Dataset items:
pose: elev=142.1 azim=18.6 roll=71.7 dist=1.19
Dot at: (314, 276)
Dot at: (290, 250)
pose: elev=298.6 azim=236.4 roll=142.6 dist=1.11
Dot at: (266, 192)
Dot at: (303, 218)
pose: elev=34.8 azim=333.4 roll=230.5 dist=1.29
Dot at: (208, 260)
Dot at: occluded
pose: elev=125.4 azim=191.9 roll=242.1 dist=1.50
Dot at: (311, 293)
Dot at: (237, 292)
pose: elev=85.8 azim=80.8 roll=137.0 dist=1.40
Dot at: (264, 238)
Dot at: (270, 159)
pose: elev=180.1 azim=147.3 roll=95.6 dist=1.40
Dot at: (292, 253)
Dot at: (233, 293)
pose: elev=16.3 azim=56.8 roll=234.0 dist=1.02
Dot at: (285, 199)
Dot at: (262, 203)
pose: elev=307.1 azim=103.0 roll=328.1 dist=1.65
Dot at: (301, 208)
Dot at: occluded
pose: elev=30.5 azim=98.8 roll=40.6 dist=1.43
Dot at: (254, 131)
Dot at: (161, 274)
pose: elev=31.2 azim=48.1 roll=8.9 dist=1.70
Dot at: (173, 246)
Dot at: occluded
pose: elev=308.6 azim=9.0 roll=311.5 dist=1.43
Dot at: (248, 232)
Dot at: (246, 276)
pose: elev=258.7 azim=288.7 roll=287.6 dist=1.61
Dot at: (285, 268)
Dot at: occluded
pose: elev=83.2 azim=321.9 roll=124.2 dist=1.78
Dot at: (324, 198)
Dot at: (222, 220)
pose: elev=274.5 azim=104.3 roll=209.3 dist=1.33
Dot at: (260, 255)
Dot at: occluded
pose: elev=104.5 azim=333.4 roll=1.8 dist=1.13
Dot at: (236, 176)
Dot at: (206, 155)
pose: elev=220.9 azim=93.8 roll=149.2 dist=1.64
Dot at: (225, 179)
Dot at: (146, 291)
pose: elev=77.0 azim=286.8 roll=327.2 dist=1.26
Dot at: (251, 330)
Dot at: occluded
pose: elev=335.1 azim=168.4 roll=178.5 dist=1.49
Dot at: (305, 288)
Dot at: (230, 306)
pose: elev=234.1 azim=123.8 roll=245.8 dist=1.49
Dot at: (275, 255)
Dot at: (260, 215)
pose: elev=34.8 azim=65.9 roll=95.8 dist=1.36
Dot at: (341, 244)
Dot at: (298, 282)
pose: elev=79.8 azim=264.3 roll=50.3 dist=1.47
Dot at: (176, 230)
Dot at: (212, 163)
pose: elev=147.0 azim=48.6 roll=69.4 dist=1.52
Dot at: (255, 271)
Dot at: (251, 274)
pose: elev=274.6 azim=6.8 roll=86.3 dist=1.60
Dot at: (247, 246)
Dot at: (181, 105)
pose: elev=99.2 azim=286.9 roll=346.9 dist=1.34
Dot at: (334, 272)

Task:
Reproduce every one of the records above verbatim, line for line.

Output of the task:
pose: elev=142.1 azim=18.6 roll=71.7 dist=1.19
Dot at: (314, 276)
Dot at: (290, 250)
pose: elev=298.6 azim=236.4 roll=142.6 dist=1.11
Dot at: (266, 192)
Dot at: (303, 218)
pose: elev=34.8 azim=333.4 roll=230.5 dist=1.29
Dot at: (208, 260)
Dot at: occluded
pose: elev=125.4 azim=191.9 roll=242.1 dist=1.50
Dot at: (311, 293)
Dot at: (237, 292)
pose: elev=85.8 azim=80.8 roll=137.0 dist=1.40
Dot at: (264, 238)
Dot at: (270, 159)
pose: elev=180.1 azim=147.3 roll=95.6 dist=1.40
Dot at: (292, 253)
Dot at: (233, 293)
pose: elev=16.3 azim=56.8 roll=234.0 dist=1.02
Dot at: (285, 199)
Dot at: (262, 203)
pose: elev=307.1 azim=103.0 roll=328.1 dist=1.65
Dot at: (301, 208)
Dot at: occluded
pose: elev=30.5 azim=98.8 roll=40.6 dist=1.43
Dot at: (254, 131)
Dot at: (161, 274)
pose: elev=31.2 azim=48.1 roll=8.9 dist=1.70
Dot at: (173, 246)
Dot at: occluded
pose: elev=308.6 azim=9.0 roll=311.5 dist=1.43
Dot at: (248, 232)
Dot at: (246, 276)
pose: elev=258.7 azim=288.7 roll=287.6 dist=1.61
Dot at: (285, 268)
Dot at: occluded
pose: elev=83.2 azim=321.9 roll=124.2 dist=1.78
Dot at: (324, 198)
Dot at: (222, 220)
pose: elev=274.5 azim=104.3 roll=209.3 dist=1.33
Dot at: (260, 255)
Dot at: occluded
pose: elev=104.5 azim=333.4 roll=1.8 dist=1.13
Dot at: (236, 176)
Dot at: (206, 155)
pose: elev=220.9 azim=93.8 roll=149.2 dist=1.64
Dot at: (225, 179)
Dot at: (146, 291)
pose: elev=77.0 azim=286.8 roll=327.2 dist=1.26
Dot at: (251, 330)
Dot at: occluded
pose: elev=335.1 azim=168.4 roll=178.5 dist=1.49
Dot at: (305, 288)
Dot at: (230, 306)
pose: elev=234.1 azim=123.8 roll=245.8 dist=1.49
Dot at: (275, 255)
Dot at: (260, 215)
pose: elev=34.8 azim=65.9 roll=95.8 dist=1.36
Dot at: (341, 244)
Dot at: (298, 282)
pose: elev=79.8 azim=264.3 roll=50.3 dist=1.47
Dot at: (176, 230)
Dot at: (212, 163)
pose: elev=147.0 azim=48.6 roll=69.4 dist=1.52
Dot at: (255, 271)
Dot at: (251, 274)
pose: elev=274.6 azim=6.8 roll=86.3 dist=1.60
Dot at: (247, 246)
Dot at: (181, 105)
pose: elev=99.2 azim=286.9 roll=346.9 dist=1.34
Dot at: (334, 272)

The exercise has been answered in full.